> _ABOUT THIS TASK_: Repeat the records. Match each character exactly.

> _SOURCE MATERIAL_:
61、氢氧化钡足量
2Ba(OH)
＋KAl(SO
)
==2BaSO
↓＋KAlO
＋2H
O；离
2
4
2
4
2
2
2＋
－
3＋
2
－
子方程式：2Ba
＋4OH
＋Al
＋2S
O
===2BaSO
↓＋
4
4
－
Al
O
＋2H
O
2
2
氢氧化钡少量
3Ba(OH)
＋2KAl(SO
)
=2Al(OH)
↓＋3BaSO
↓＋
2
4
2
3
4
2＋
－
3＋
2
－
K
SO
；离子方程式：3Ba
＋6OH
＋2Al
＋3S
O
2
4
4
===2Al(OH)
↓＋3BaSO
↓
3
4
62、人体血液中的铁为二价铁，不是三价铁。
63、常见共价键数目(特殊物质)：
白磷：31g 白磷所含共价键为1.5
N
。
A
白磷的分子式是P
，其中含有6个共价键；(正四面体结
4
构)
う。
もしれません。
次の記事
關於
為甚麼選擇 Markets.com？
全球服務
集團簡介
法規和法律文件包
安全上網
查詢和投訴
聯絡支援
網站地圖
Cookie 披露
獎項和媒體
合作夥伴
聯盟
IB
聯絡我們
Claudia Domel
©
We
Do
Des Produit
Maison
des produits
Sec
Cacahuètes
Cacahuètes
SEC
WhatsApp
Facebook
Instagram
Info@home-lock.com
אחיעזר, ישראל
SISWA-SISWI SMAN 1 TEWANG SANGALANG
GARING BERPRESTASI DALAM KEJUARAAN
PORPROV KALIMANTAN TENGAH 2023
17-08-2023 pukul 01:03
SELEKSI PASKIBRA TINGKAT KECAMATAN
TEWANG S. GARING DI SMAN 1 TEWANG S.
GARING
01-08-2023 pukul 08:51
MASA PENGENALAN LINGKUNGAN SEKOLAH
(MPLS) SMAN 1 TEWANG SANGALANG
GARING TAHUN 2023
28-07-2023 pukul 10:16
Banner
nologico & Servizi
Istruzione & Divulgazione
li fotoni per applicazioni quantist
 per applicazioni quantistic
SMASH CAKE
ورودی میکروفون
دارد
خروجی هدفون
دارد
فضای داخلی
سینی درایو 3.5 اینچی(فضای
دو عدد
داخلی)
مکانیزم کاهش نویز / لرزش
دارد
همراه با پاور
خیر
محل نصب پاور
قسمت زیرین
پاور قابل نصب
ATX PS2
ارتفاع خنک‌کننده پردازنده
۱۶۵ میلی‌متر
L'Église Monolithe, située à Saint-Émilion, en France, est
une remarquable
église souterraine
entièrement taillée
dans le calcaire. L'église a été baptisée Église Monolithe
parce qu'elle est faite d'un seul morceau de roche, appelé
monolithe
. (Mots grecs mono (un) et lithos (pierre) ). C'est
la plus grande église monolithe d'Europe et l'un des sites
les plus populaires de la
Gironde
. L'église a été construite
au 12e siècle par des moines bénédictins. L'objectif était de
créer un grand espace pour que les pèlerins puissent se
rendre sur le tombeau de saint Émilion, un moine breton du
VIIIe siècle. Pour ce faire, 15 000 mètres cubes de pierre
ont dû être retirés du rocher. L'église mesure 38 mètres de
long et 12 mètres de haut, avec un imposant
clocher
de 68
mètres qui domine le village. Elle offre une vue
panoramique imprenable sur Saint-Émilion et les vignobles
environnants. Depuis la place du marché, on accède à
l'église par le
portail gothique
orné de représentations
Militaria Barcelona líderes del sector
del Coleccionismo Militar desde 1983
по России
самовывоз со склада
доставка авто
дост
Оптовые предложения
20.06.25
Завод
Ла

> _ANSWER FOR THE TASK_:
61、氢氧化钡足量
2Ba(OH)
＋KAl(SO
)
==2BaSO
↓＋KAlO
＋2H
O；离
2
4
2
4
2
2
2＋
－
3＋
2
－
子方程式：2Ba
＋4OH
＋Al
＋2S
O
===2BaSO
↓＋
4
4
－
Al
O
＋2H
O
2
2
氢氧化钡少量
3Ba(OH)
＋2KAl(SO
)
=2Al(OH)
↓＋3BaSO
↓＋
2
4
2
3
4
2＋
－
3＋
2
－
K
SO
；离子方程式：3Ba
＋6OH
＋2Al
＋3S
O
2
4
4
===2Al(OH)
↓＋3BaSO
↓
3
4
62、人体血液中的铁为二价铁，不是三价铁。
63、常见共价键数目(特殊物质)：
白磷：31g 白磷所含共价键为1.5
N
。
A
白磷的分子式是P
，其中含有6个共价键；(正四面体结
4
构)
う。
もしれません。
次の記事
關於
為甚麼選擇 Markets.com？
全球服務
集團簡介
法規和法律文件包
安全上網
查詢和投訴
聯絡支援
網站地圖
Cookie 披露
獎項和媒體
合作夥伴
聯盟
IB
聯絡我們
Claudia Domel
©
We
Do
Des Produit
Maison
des produits
Sec
Cacahuètes
Cacahuètes
SEC
WhatsApp
Facebook
Instagram
Info@home-lock.com
אחיעזר, ישראל
SISWA-SISWI SMAN 1 TEWANG SANGALANG
GARING BERPRESTASI DALAM KEJUARAAN
PORPROV KALIMANTAN TENGAH 2023
17-08-2023 pukul 01:03
SELEKSI PASKIBRA TINGKAT KECAMATAN
TEWANG S. GARING DI SMAN 1 TEWANG S.
GARING
01-08-2023 pukul 08:51
MASA PENGENALAN LINGKUNGAN SEKOLAH
(MPLS) SMAN 1 TEWANG SANGALANG
GARING TAHUN 2023
28-07-2023 pukul 10:16
Banner
nologico & Servizi
Istruzione & Divulgazione
li fotoni per applicazioni quantist
 per applicazioni quantistic
SMASH CAKE
ورودی میکروفون
دارد
خروجی هدفون
دارد
فضای داخلی
سینی درایو 3.5 اینچی(فضای
دو عدد
داخلی)
مکانیزم کاهش نویز / لرزش
دارد
همراه با پاور
خیر
محل نصب پاور
قسمت زیرین
پاور قابل نصب
ATX PS2
ارتفاع خنک‌کننده پردازنده
۱۶۵ میلی‌متر
L'Église Monolithe, située à Saint-Émilion, en France, est
une remarquable
église souterraine
entièrement taillée
dans le calcaire. L'église a été baptisée Église Monolithe
parce qu'elle est faite d'un seul morceau de roche, appelé
monolithe
. (Mots grecs mono (un) et lithos (pierre) ). C'est
la plus grande église monolithe d'Europe et l'un des sites
les plus populaires de la
Gironde
. L'église a été construite
au 12e siècle par des moines bénédictins. L'objectif était de
créer un grand espace pour que les pèlerins puissent se
rendre sur le tombeau de saint Émilion, un moine breton du
VIIIe siècle. Pour ce faire, 15 000 mètres cubes de pierre
ont dû être retirés du rocher. L'église mesure 38 mètres de
long et 12 mètres de haut, avec un imposant
clocher
de 68
mètres qui domine le village. Elle offre une vue
panoramique imprenable sur Saint-Émilion et les vignobles
environnants. Depuis la place du marché, on accède à
l'église par le
portail gothique
orné de représentations
Militaria Barcelona líderes del sector
del Coleccionismo Militar desde 1983
по России
самовывоз со склада
доставка авто
дост
Оптовые предложения
20.06.25
Завод
Ла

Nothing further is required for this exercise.